(Extracted page text records)
******************************
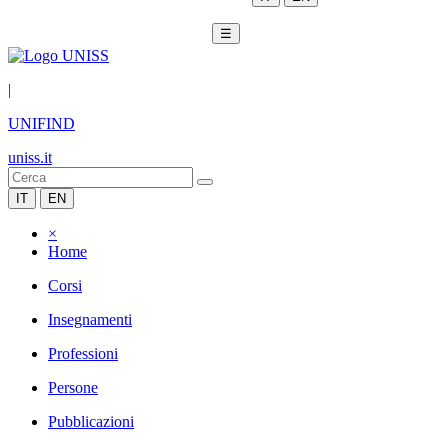
☰
|
UNIFIND
uniss.it
IT
EN
×
Home
Corsi
Insegnamenti
Professioni
Persone
Pubblicazioni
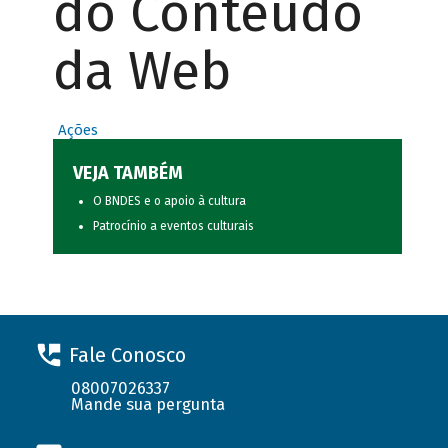
do Conteúdo
da Web
Ações
VEJA TAMBÉM
O BNDES e o apoio à cultura
Patrocínio a eventos culturais
Fale Conosco
08007026337
Mande sua pergunta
******************************
Problem requirements: Please echo every line of text from the records above, leaving out the pictures.

Response:
☰
|
UNIFIND
uniss.it
IT
EN
×
Home
Corsi
Insegnamenti
Professioni
Persone
Pubblicazioni
do Conteúdo
da Web
Ações
VEJA TAMBÉM
O BNDES e o apoio à cultura
Patrocínio a eventos culturais
Fale Conosco
08007026337
Mande sua pergunta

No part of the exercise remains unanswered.